%%

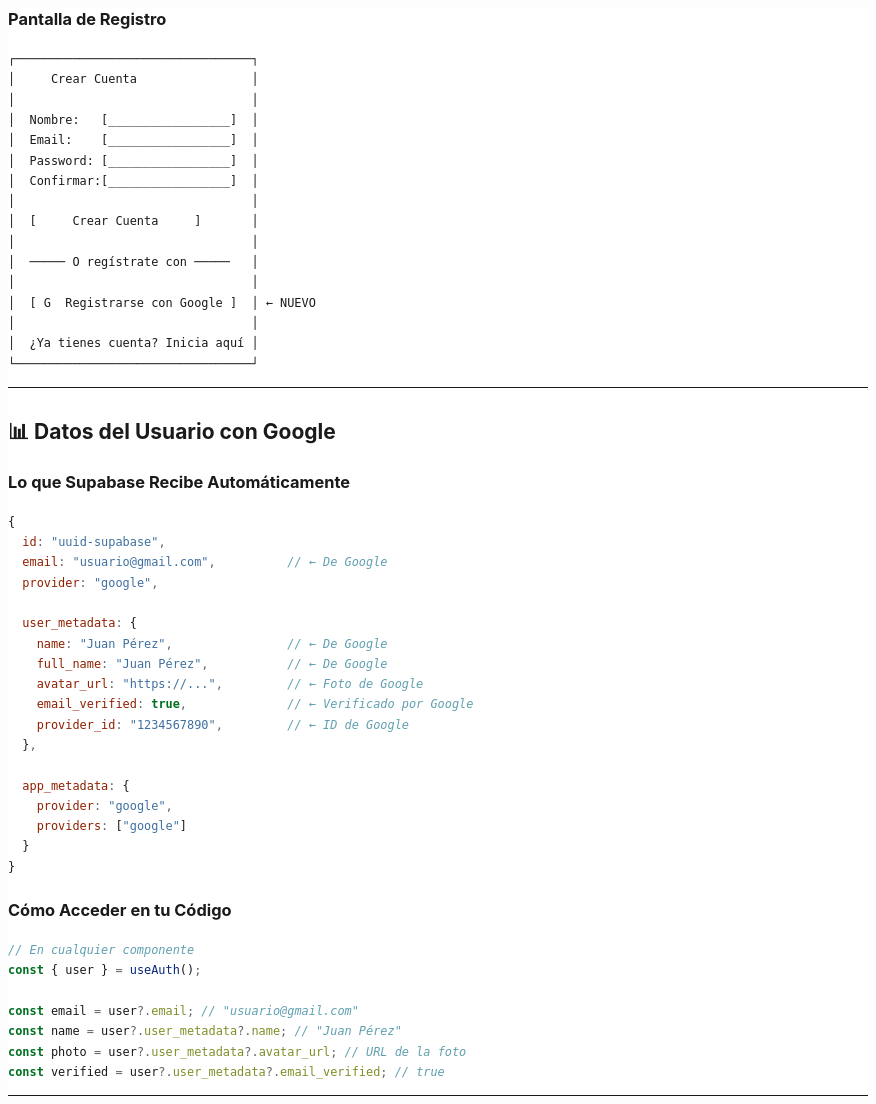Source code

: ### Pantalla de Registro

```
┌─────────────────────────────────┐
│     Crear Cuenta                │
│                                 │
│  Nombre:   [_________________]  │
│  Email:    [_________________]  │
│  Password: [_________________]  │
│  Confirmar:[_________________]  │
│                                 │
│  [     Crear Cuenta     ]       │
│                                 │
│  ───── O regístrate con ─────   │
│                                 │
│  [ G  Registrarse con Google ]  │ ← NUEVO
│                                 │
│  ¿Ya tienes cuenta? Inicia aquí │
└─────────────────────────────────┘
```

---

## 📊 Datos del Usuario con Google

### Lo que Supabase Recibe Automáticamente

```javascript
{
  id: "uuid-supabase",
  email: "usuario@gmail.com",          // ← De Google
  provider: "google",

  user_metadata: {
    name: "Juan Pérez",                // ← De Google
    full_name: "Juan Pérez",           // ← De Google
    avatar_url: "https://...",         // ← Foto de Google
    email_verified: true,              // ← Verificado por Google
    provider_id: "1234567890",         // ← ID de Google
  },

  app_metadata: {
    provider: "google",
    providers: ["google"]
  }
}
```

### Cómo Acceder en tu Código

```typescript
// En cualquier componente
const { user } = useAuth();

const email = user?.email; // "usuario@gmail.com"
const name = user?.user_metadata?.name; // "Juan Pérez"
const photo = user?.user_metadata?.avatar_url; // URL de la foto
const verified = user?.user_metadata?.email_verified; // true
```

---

%%
%%

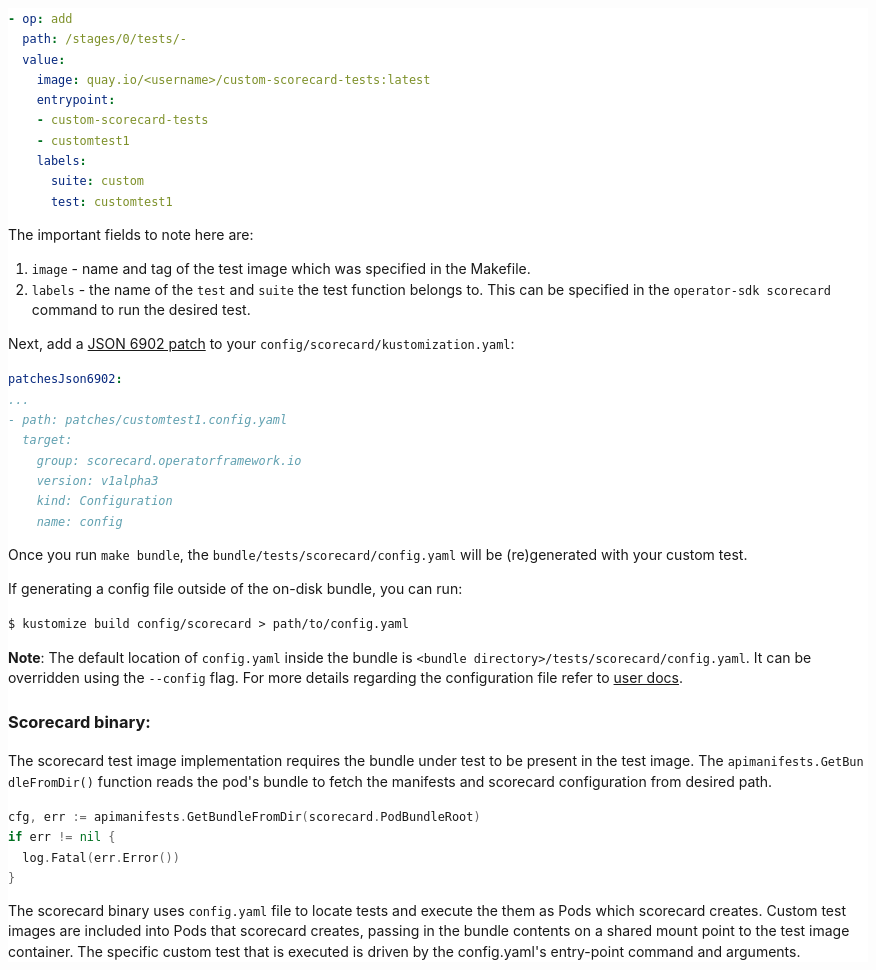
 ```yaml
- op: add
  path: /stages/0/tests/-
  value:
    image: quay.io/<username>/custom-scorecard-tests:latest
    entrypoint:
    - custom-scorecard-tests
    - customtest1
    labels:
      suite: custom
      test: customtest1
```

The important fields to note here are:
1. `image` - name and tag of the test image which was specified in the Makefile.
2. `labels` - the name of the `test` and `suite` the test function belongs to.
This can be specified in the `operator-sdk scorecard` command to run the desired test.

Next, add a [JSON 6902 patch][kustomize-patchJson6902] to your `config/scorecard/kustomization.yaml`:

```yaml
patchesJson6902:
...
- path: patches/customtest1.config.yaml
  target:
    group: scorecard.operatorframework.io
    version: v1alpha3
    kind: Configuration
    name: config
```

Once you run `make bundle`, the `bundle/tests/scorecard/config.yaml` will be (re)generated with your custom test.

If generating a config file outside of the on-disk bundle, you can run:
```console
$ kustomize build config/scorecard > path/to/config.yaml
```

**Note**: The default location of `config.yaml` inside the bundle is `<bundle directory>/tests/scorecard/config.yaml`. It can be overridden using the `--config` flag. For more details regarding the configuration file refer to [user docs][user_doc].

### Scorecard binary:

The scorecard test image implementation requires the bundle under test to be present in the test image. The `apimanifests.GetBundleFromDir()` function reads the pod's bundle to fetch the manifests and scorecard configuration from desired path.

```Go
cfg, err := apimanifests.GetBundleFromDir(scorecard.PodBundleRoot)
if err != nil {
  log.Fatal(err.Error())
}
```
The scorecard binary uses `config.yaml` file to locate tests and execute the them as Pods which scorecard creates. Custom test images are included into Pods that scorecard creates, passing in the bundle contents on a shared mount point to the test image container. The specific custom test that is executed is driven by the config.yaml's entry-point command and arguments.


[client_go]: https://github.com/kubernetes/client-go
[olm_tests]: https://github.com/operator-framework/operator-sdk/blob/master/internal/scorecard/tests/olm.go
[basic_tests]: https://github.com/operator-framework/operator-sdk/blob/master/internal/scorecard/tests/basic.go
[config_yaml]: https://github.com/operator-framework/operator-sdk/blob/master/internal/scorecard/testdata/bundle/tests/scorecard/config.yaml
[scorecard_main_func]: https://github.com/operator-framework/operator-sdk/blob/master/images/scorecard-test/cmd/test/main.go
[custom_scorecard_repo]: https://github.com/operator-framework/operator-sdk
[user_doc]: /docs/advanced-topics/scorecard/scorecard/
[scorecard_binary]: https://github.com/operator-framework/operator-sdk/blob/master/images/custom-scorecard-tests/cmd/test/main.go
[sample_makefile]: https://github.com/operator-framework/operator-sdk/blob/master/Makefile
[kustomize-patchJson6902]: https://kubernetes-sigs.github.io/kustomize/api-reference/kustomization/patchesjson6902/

%%

• EXERCISE AIM
Where the word "kustomization" shows up in a line of the entries above, copy that line.

• RESPONSE AREA
Next, add a [JSON 6902 patch][kustomize-patchJson6902] to your `config/scorecard/kustomization.yaml`:
[kustomize-patchJson6902]: https://kubernetes-sigs.github.io/kustomize/api-reference/kustomization/patchesjson6902/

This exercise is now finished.